Non è la prima volta che ci troviamo qui, per fatti, uomini, storie, donne che in questa provincia e non solo, da vent’anni non “lavorano” ma vengono sfruttati, ridotti in schiavitù, umiliati come persone, obbligati a chiamare “padrone” il datore di lavoro, ad assumere sostanze dopanti per reggere lo sfruttamento, obbligati a subire violenze di diversa natura, non è questa l’Italia democratica fondata sul lavoro recitata dalla nostra carta costituzionale. Dobbiamo ribellarci insieme: qui c’è una comunità di donne e di uomini, di persone, che stanno organizzando una nuova resistenza, con loro dobbiamo cambiare questo paese. Ci sono persone che si sono costituite parte civile nei processi, c’è un’attività di denuncia quotidiana. Vanno sostenute perché ciò che è accaduto a Satnam Singh, a sua moglie e alla sua famiglia, non abbia più a ripetersi, qui e ovunque...
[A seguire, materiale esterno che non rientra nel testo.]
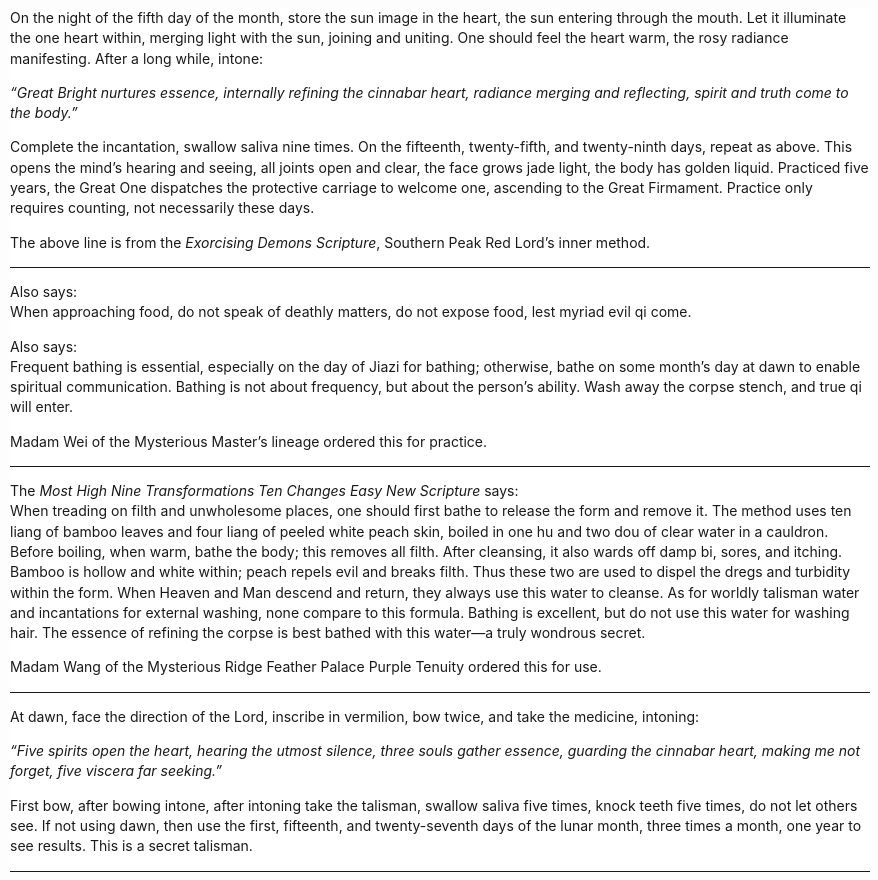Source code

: 
On the night of the fifth day of the month, store the sun image in the heart, the sun entering through the mouth. Let it illuminate the one heart within, merging light with the sun, joining and uniting. One should feel the heart warm, the rosy radiance manifesting. After a long while, intone:

*“Great Bright nurtures essence, internally refining the cinnabar heart, radiance merging and reflecting, spirit and truth come to the body.”*

Complete the incantation, swallow saliva nine times. On the fifteenth, twenty-fifth, and twenty-ninth days, repeat as above. This opens the mind’s hearing and seeing, all joints open and clear, the face grows jade light, the body has golden liquid. Practiced five years, the Great One dispatches the protective carriage to welcome one, ascending to the Great Firmament. Practice only requires counting, not necessarily these days.

The above line is from the *Exorcising Demons Scripture*, Southern Peak Red Lord’s inner method.

---

Also says:  
When approaching food, do not speak of deathly matters, do not expose food, lest myriad evil qi come.

Also says:  
Frequent bathing is essential, especially on the day of Jiazi for bathing; otherwise, bathe on some month’s day at dawn to enable spiritual communication. Bathing is not about frequency, but about the person’s ability. Wash away the corpse stench, and true qi will enter.

Madam Wei of the Mysterious Master’s lineage ordered this for practice.

---

The *Most High Nine Transformations Ten Changes Easy New Scripture* says:  
When treading on filth and unwholesome places, one should first bathe to release the form and remove it. The method uses ten liang of bamboo leaves and four liang of peeled white peach skin, boiled in one hu and two dou of clear water in a cauldron. Before boiling, when warm, bathe the body; this removes all filth. After cleansing, it also wards off damp bi, sores, and itching. Bamboo is hollow and white within; peach repels evil and breaks filth. Thus these two are used to dispel the dregs and turbidity within the form. When Heaven and Man descend and return, they always use this water to cleanse. As for worldly talisman water and incantations for external washing, none compare to this formula. Bathing is excellent, but do not use this water for washing hair. The essence of refining the corpse is best bathed with this water—a truly wondrous secret.

Madam Wang of the Mysterious Ridge Feather Palace Purple Tenuity ordered this for use.

---

At dawn, face the direction of the Lord, inscribe in vermilion, bow twice, and take the medicine, intoning:

*“Five spirits open the heart, hearing the utmost silence, three souls gather essence, guarding the cinnabar heart, making me not forget, five viscera far seeking.”*

First bow, after bowing intone, after intoning take the talisman, swallow saliva five times, knock teeth five times, do not let others see. If not using dawn, then use the first, fifteenth, and twenty-seventh days of the lunar month, three times a month, one year to see results. This is a secret talisman.

---
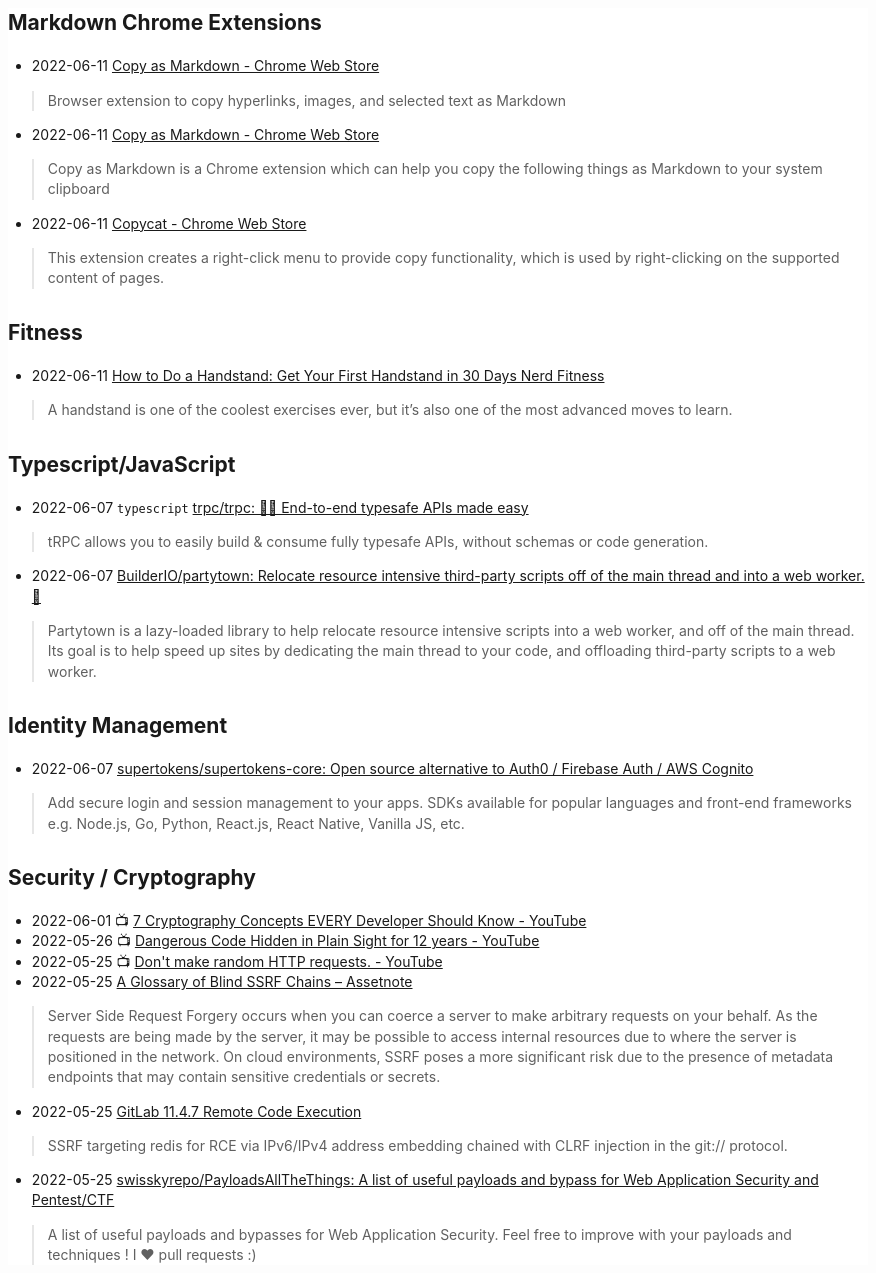 
## Markdown Chrome Extensions
- 2022-06-11 [Copy as Markdown - Chrome Web Store](https://chrome.google.com/webstore/detail/copy-as-markdown/nlaionblcaejecbkcillglodmmfhjhfi)
> Browser extension to copy hyperlinks, images, and selected text as Markdown
- 2022-06-11 [Copy as Markdown - Chrome Web Store](https://chrome.google.com/webstore/detail/copy-as-markdown/fkeaekngjflipcockcnpobkpbbfbhmdn)
> Copy as Markdown is a Chrome extension which can help you copy the following things as Markdown to your system clipboard
- 2022-06-11 [Copycat - Chrome Web Store](https://chrome.google.com/webstore/detail/copycat/jdjbiojkklnaeoanimopafmnmhldejbg)
> This extension creates a right-click menu to provide copy functionality, which is used by right-clicking on the supported content of pages.

## Fitness
- 2022-06-11 [How to Do a Handstand: Get Your First Handstand in 30 Days Nerd Fitness](https://www.nerdfitness.com/blog/a-beginners-guide-to-handstands/#handstand_progression_level_1)
> A handstand is one of the coolest exercises ever, but it’s also one of the most advanced moves to learn.

## Typescript/JavaScript
- 2022-06-07 `typescript` [trpc/trpc: 🧙‍♀️ End-to-end typesafe APIs made easy](https://github.com/trpc/trpc)
> tRPC allows you to easily build & consume fully typesafe APIs, without schemas or code generation.
- 2022-06-07 [BuilderIO/partytown: Relocate resource intensive third-party scripts off of the main thread and into a web worker. 🎉](https://github.com/BuilderIO/partytown)
> Partytown is a lazy-loaded library to help relocate resource intensive scripts into a web worker, and off of the main thread. Its goal is to help speed up sites by dedicating the main thread to your code, and offloading third-party scripts to a web worker.


## Identity Management
- 2022-06-07 [supertokens/supertokens-core: Open source alternative to Auth0 / Firebase Auth / AWS Cognito](https://github.com/supertokens/supertokens-core)
> Add secure login and session management to your apps. SDKs available for popular languages and front-end frameworks e.g. Node.js, Go, Python, React.js, React Native, Vanilla JS, etc.

## Security / Cryptography
- 2022-06-01 📺 [7 Cryptography Concepts EVERY Developer Should Know - YouTube](https://www.youtube.com/watch?v=NuyzuNBFWxQ)
- 2022-05-26 📺 [Dangerous Code Hidden in Plain Sight for 12 years - YouTube](https://www.youtube.com/watch?v=eTcVLqKpZJc)
- 2022-05-25 📺 [Don't make random HTTP requests. - YouTube](https://www.youtube.com/watch?v=RCJdPiogUIk)
- 2022-05-25 [A Glossary of Blind SSRF Chains – Assetnote](https://blog.assetnote.io/2021/01/13/blind-ssrf-chains/)
> Server Side Request Forgery occurs when you can coerce a server to make arbitrary requests on your behalf. As the requests are being made by the server, it may be possible to access internal resources due to where the server is positioned in the network. On cloud environments, SSRF poses a more significant risk due to the presence of metadata endpoints that may contain sensitive credentials or secrets.
- 2022-05-25 [GitLab 11.4.7 Remote Code Execution](https://liveoverflow.com/gitlab-11-4-7-remote-code-execution-real-world-ctf-2018/)
> SSRF targeting redis for RCE via IPv6/IPv4 address embedding chained with CLRF injection in the git:// protocol.
- 2022-05-25 [swisskyrepo/PayloadsAllTheThings: A list of useful payloads and bypass for Web Application Security and Pentest/CTF](https://github.com/swisskyrepo/PayloadsAllTheThings)
> A list of useful payloads and bypasses for Web Application Security. Feel free to improve with your payloads and techniques ! I ❤️ pull requests :)
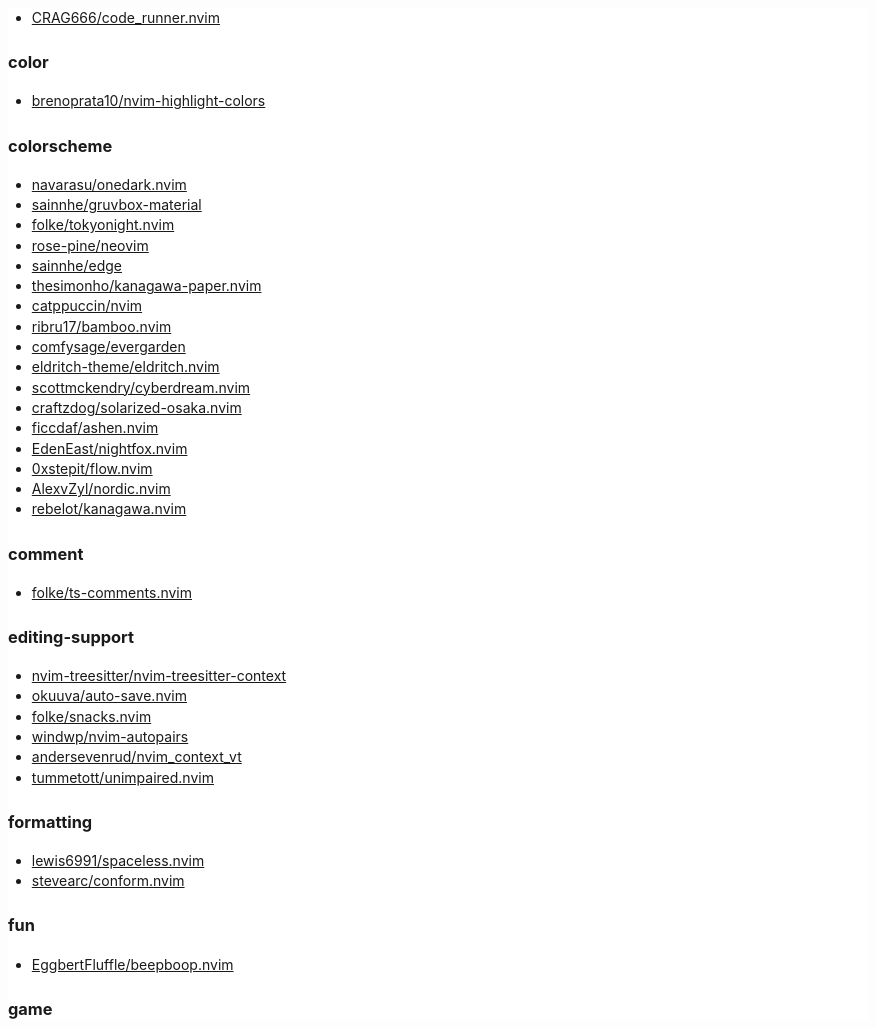 + [CRAG666/code_runner.nvim](https://dotfyle.com/plugins/CRAG666/code_runner.nvim)

### color

+ [brenoprata10/nvim-highlight-colors](https://dotfyle.com/plugins/brenoprata10/nvim-highlight-colors)

### colorscheme

+ [navarasu/onedark.nvim](https://dotfyle.com/plugins/navarasu/onedark.nvim)
+ [sainnhe/gruvbox-material](https://dotfyle.com/plugins/sainnhe/gruvbox-material)
+ [folke/tokyonight.nvim](https://dotfyle.com/plugins/folke/tokyonight.nvim)
+ [rose-pine/neovim](https://dotfyle.com/plugins/rose-pine/neovim)
+ [sainnhe/edge](https://dotfyle.com/plugins/sainnhe/edge)
+ [thesimonho/kanagawa-paper.nvim](https://dotfyle.com/plugins/thesimonho/kanagawa-paper.nvim)
+ [catppuccin/nvim](https://dotfyle.com/plugins/catppuccin/nvim)
+ [ribru17/bamboo.nvim](https://dotfyle.com/plugins/ribru17/bamboo.nvim)
+ [comfysage/evergarden](https://dotfyle.com/plugins/comfysage/evergarden)
+ [eldritch-theme/eldritch.nvim](https://dotfyle.com/plugins/eldritch-theme/eldritch.nvim)
+ [scottmckendry/cyberdream.nvim](https://dotfyle.com/plugins/scottmckendry/cyberdream.nvim)
+ [craftzdog/solarized-osaka.nvim](https://dotfyle.com/plugins/craftzdog/solarized-osaka.nvim)
+ [ficcdaf/ashen.nvim](https://dotfyle.com/plugins/ficcdaf/ashen.nvim)
+ [EdenEast/nightfox.nvim](https://dotfyle.com/plugins/EdenEast/nightfox.nvim)
+ [0xstepit/flow.nvim](https://dotfyle.com/plugins/0xstepit/flow.nvim)
+ [AlexvZyl/nordic.nvim](https://dotfyle.com/plugins/AlexvZyl/nordic.nvim)
+ [rebelot/kanagawa.nvim](https://dotfyle.com/plugins/rebelot/kanagawa.nvim)

### comment

+ [folke/ts-comments.nvim](https://dotfyle.com/plugins/folke/ts-comments.nvim)

### editing-support

+ [nvim-treesitter/nvim-treesitter-context](https://dotfyle.com/plugins/nvim-treesitter/nvim-treesitter-context)
+ [okuuva/auto-save.nvim](https://dotfyle.com/plugins/okuuva/auto-save.nvim)
+ [folke/snacks.nvim](https://dotfyle.com/plugins/folke/snacks.nvim)
+ [windwp/nvim-autopairs](https://dotfyle.com/plugins/windwp/nvim-autopairs)
+ [andersevenrud/nvim_context_vt](https://dotfyle.com/plugins/andersevenrud/nvim_context_vt)
+ [tummetott/unimpaired.nvim](https://dotfyle.com/plugins/tummetott/unimpaired.nvim)

### formatting

+ [lewis6991/spaceless.nvim](https://dotfyle.com/plugins/lewis6991/spaceless.nvim)
+ [stevearc/conform.nvim](https://dotfyle.com/plugins/stevearc/conform.nvim)

### fun

+ [EggbertFluffle/beepboop.nvim](https://dotfyle.com/plugins/EggbertFluffle/beepboop.nvim)

### game
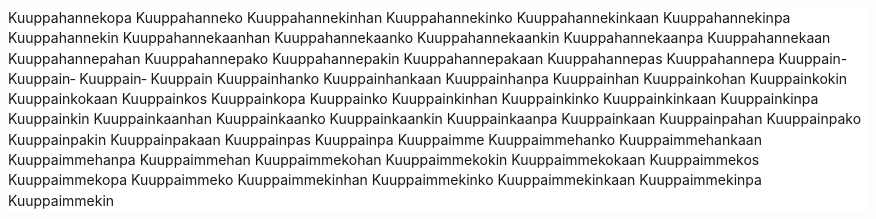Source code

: Kuuppahannekopa
Kuuppahanneko
Kuuppahannekinhan
Kuuppahannekinko
Kuuppahannekinkaan
Kuuppahannekinpa
Kuuppahannekin
Kuuppahannekaanhan
Kuuppahannekaanko
Kuuppahannekaankin
Kuuppahannekaanpa
Kuuppahannekaan
Kuuppahannepahan
Kuuppahannepako
Kuuppahannepakin
Kuuppahannepakaan
Kuuppahannepas
Kuuppahannepa
Kuuppain-
Kuuppain‐
Kuuppain‑
Kuuppain
Kuuppainhanko
Kuuppainhankaan
Kuuppainhanpa
Kuuppainhan
Kuuppainkohan
Kuuppainkokin
Kuuppainkokaan
Kuuppainkos
Kuuppainkopa
Kuuppainko
Kuuppainkinhan
Kuuppainkinko
Kuuppainkinkaan
Kuuppainkinpa
Kuuppainkin
Kuuppainkaanhan
Kuuppainkaanko
Kuuppainkaankin
Kuuppainkaanpa
Kuuppainkaan
Kuuppainpahan
Kuuppainpako
Kuuppainpakin
Kuuppainpakaan
Kuuppainpas
Kuuppainpa
Kuuppaimme
Kuuppaimmehanko
Kuuppaimmehankaan
Kuuppaimmehanpa
Kuuppaimmehan
Kuuppaimmekohan
Kuuppaimmekokin
Kuuppaimmekokaan
Kuuppaimmekos
Kuuppaimmekopa
Kuuppaimmeko
Kuuppaimmekinhan
Kuuppaimmekinko
Kuuppaimmekinkaan
Kuuppaimmekinpa
Kuuppaimmekin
Dobbiamo ribellarci, ce lo ha insegnato Pietro Ingrao, indignarci non basta. Vorrei invitare l’attuale ministro dell’agricoltura a incontrare Balbir Singh, che ha lavorato per sei anni, a pochi chilometri da qui, come uno schiavo, retribuito cento-centocinquanta euro al mese, picchiato e minacciato con una pistola. Il ministro che dice che i poveri mangiano meglio dei ricchi sappia che Balbir si nutriva con gli avanzi che il padrone buttava ai maiali e alle galline. Vorrei che il ministro avesse il coraggio di incontrare queste persone e queste storie, e poi chiedere scusa. Il nostro compito è di non mollare questa battaglia, di continuare, di accelerare, di chiedere la cancellazione della Bossi-Fini, delle logiche che hanno ispirato i decreti sicurezza, il decreto Cutro, i decreti flussi.
Bisogna cambiare la legge sulla cittadinanza, è un elemento centrale: Satnam Singh non votava, il padrone di Satnam Singh votava, esprimeva il suo voto. E lo esprimeva ai soliti e alle solite note che stanno al potere, che dichiarano poi che chi produce non deve essere disturbato, che dichiarano che i controlli non si devono fare.
Qualcuno che si è permesso addirittura di dire che lo sfruttamento è un’invenzione e che il caporalato non esiste, anche questi non solo si devono vergognare ma non devono essere più votati. Insieme, con la massima determinazione possibile, proprio da questa piazza, che si chiama Piazza della libertà, della nostra libertà e della nostra resistenza, continuiamo questo cammino di lotta insieme. Vinceremo ne sono sicuro, vinceremo, perché è più forte la democrazia di questo fascismo, è più forte la nostra democrazia di questo sistema padronale.
L’ultima fondamentale proposta: la costituzione di una Procura nazionale contro lo sfruttamento, contro la tratta, contro il caporalato, dobbiamo avere il coraggio di dare una lettura univoca per uscire dal localismo, perché più nessuno e nessuna possa essere sfruttato, nel nostro Paese e nel mondo intero.
Marco Omizzolo è sociologo, scrittore, esperto di migrazioni, di integrazione, di religioni, di diritti umani. Nel 2010 si infiltra come bracciante nelle campagne pontine al seguito di varie squadre di lavoratori, sotto caporale indiano e padrone italiano, allo scopo di vivere e studiare l’esperienza del caporalato e del grave sfruttamento lavorativo.